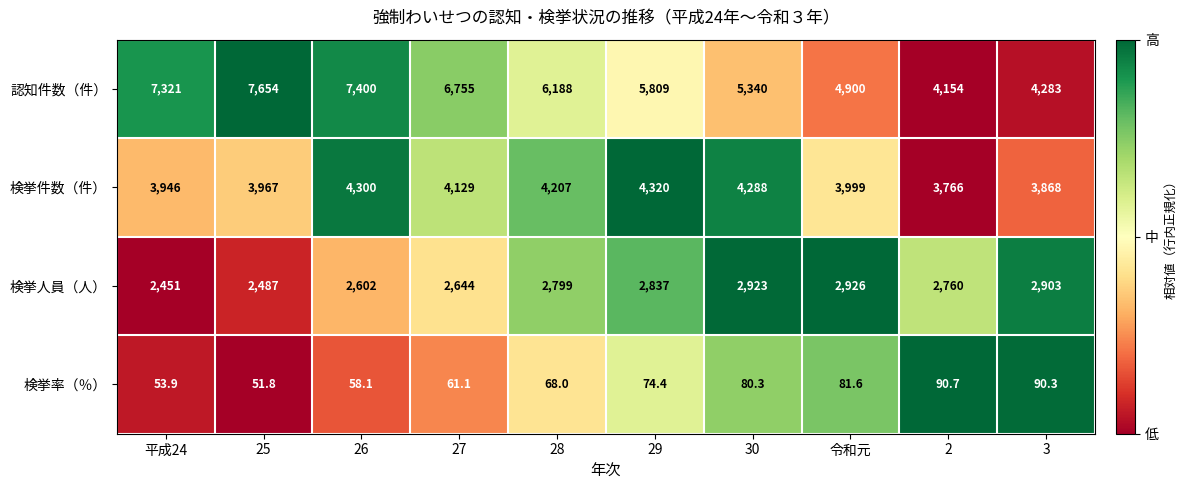

Which series has the widest spread of values?

認知件数（件）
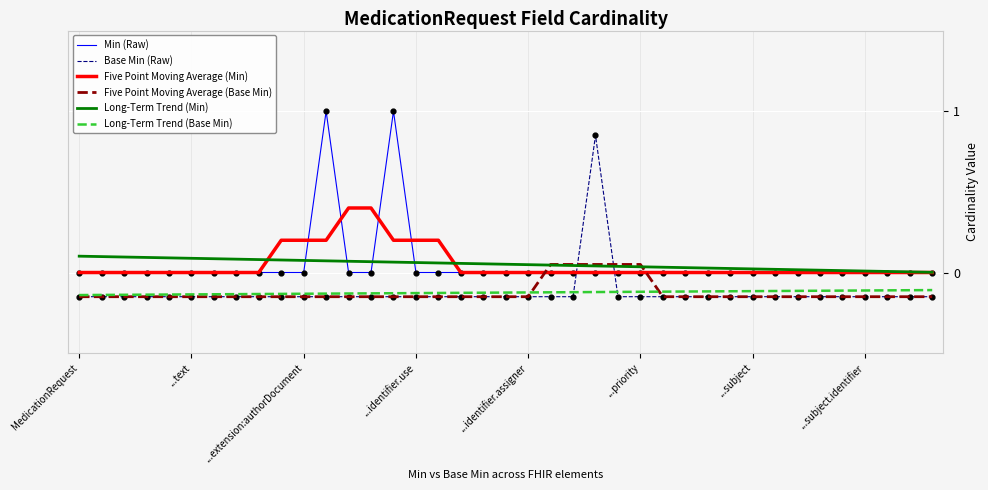

True or false: Long-Term Trend (Base Min) and Base Min (Raw) cross at least once.

True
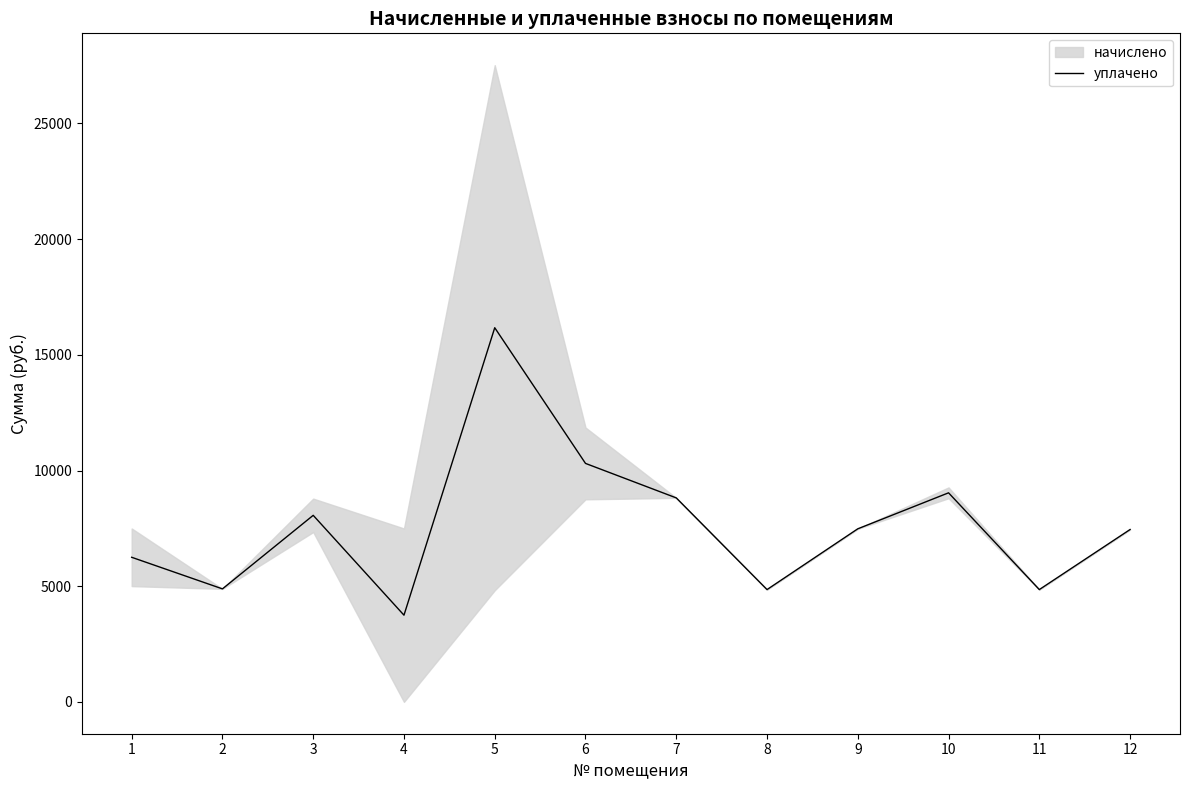

Does the chart have visible grid lines?

No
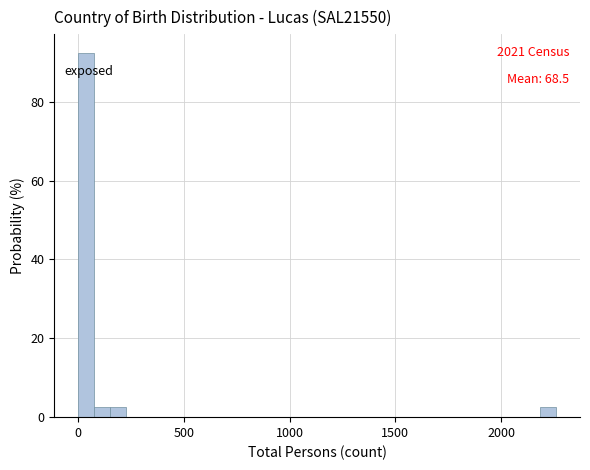

Around what value on the x-axis is the tallest bar? Give the approximate position of its centre, as read against the axis.

50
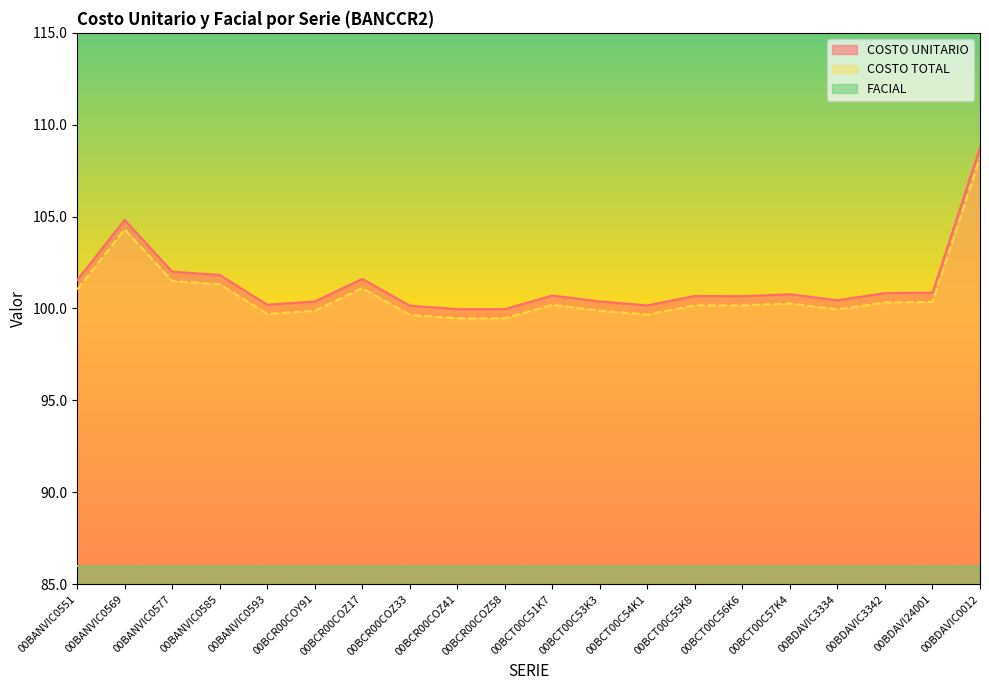

Which category has the lowest value in the COSTO TOTAL series?

00BCR00COZ41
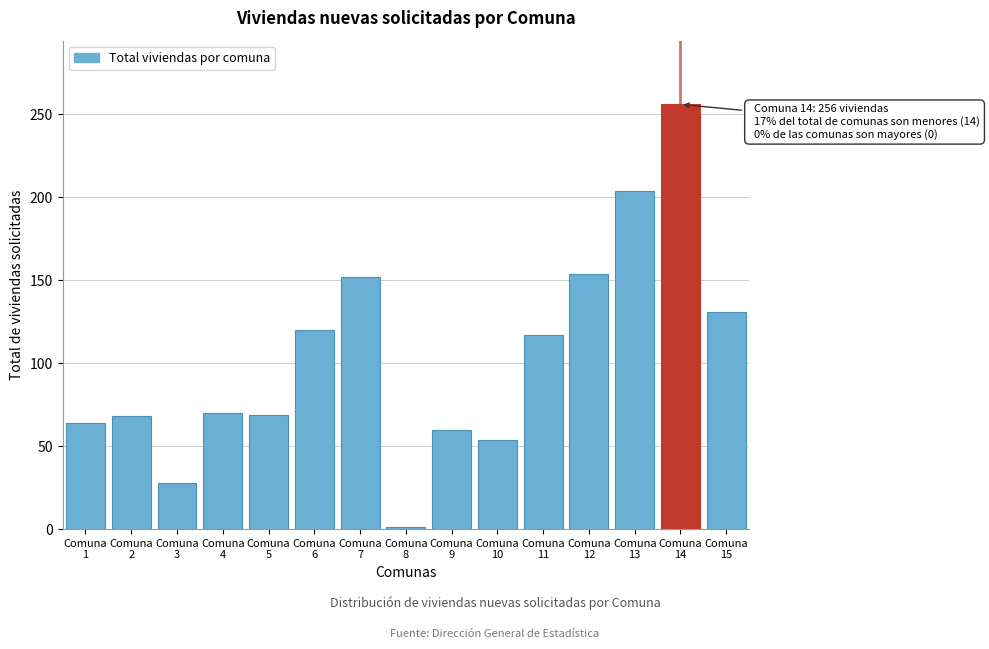

What is the value of the 6th bar from the left?

120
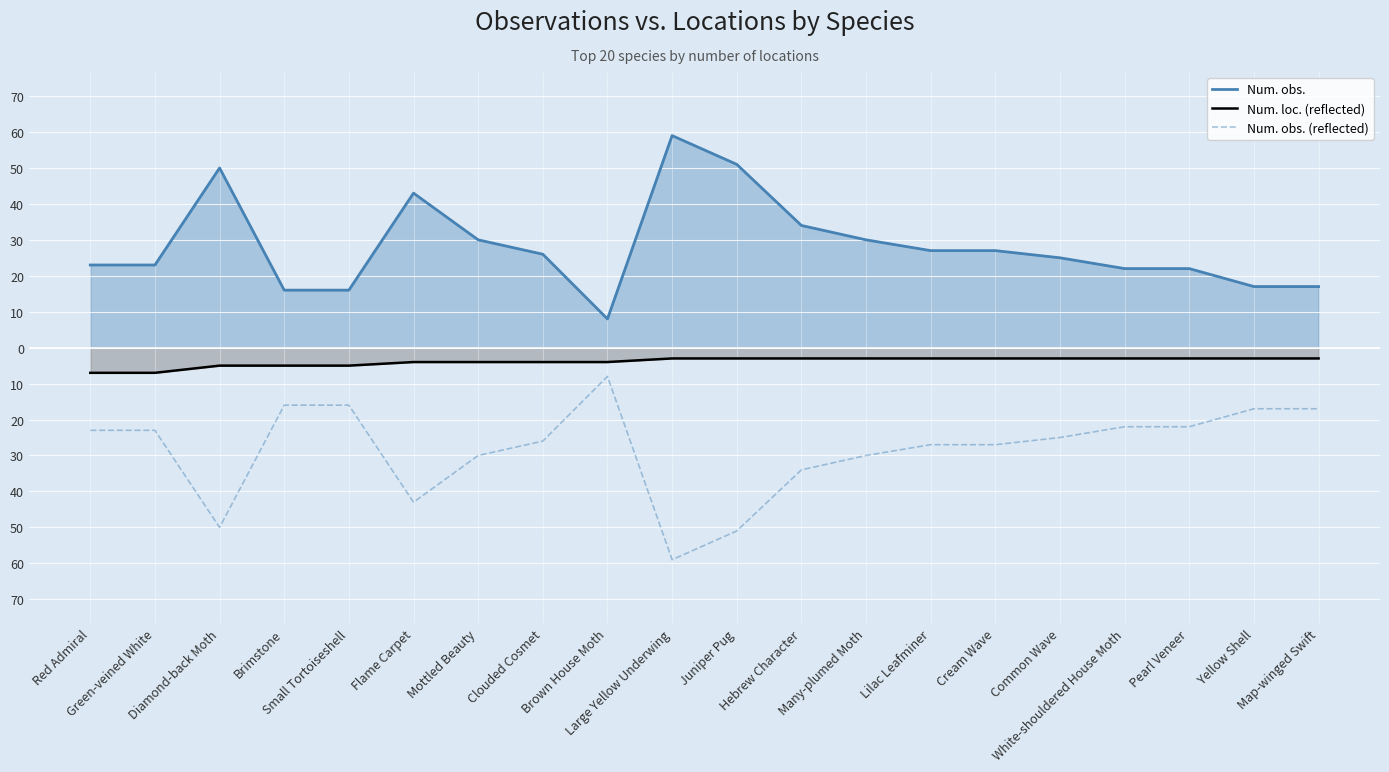

What is the total value across all series at Brimstone?

-5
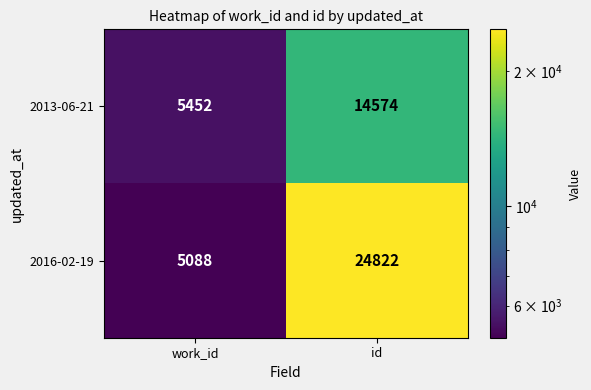

What is the difference between the maximum and minimum values in the 2013-06-21 series?

9122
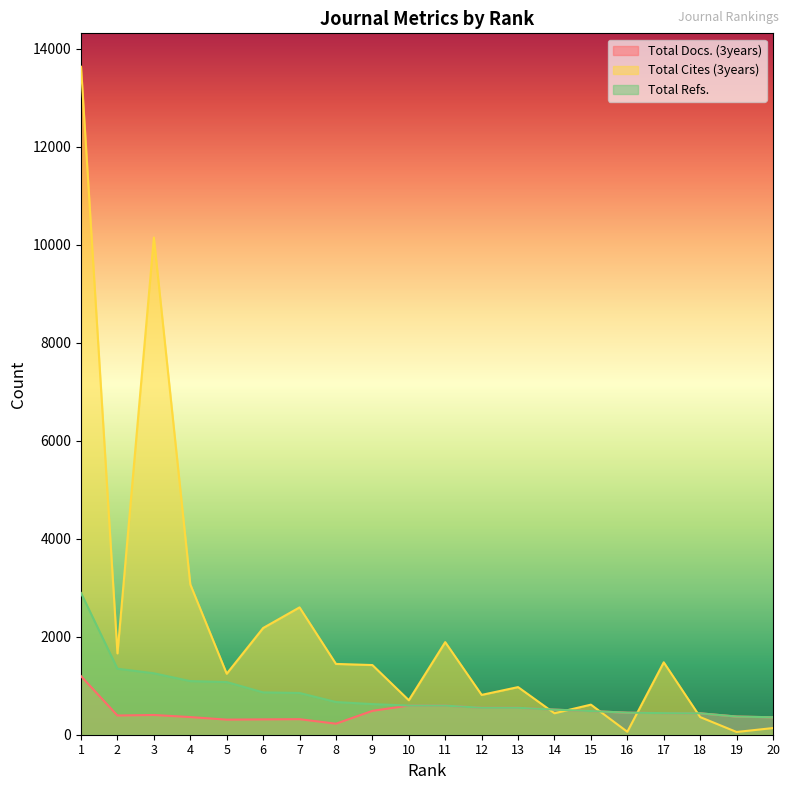

How many interior local peaks does the Total Cites (3years) series have?

6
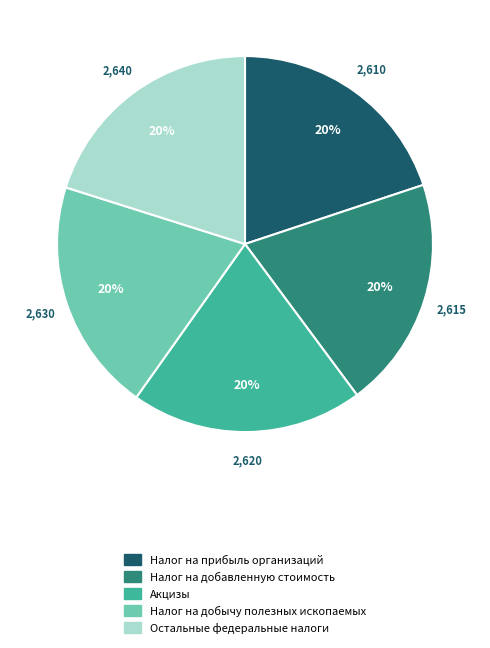

How many segments does this pie chart have?

5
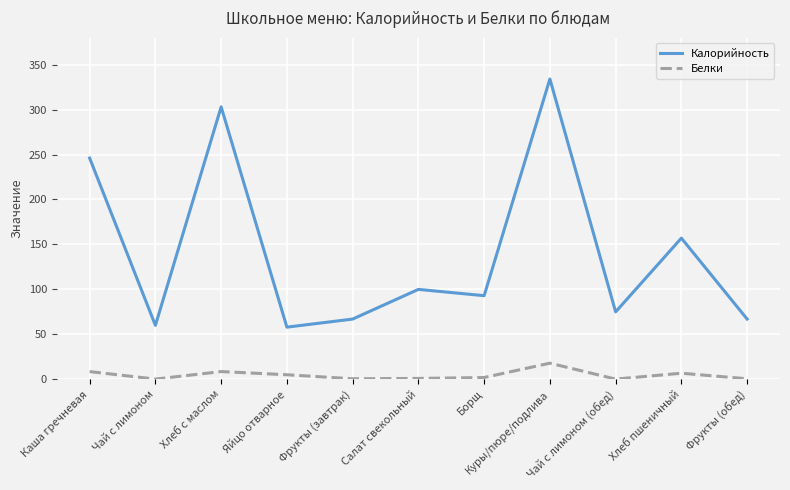

At which category does the chart reach its peak across all series?

Куры/пюре/подлива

-*-

» Directions:
Copy out every item above word for word, leaving out the pictures.

» Response area:
Which series has the widest spread of values?

認知件数（件）

True or false: Long-Term Trend (Base Min) and Base Min (Raw) cross at least once.

True

Does the chart have visible grid lines?

No

Around what value on the x-axis is the tallest bar? Give the approximate position of its centre, as read against the axis.

50

Which category has the lowest value in the COSTO TOTAL series?

00BCR00COZ41

What is the value of the 6th bar from the left?

120

What is the total value across all series at Brimstone?

-5

What is the difference between the maximum and minimum values in the 2013-06-21 series?

9122

How many interior local peaks does the Total Cites (3years) series have?

6

How many segments does this pie chart have?

5

At which category does the chart reach its peak across all series?

Куры/пюре/подлива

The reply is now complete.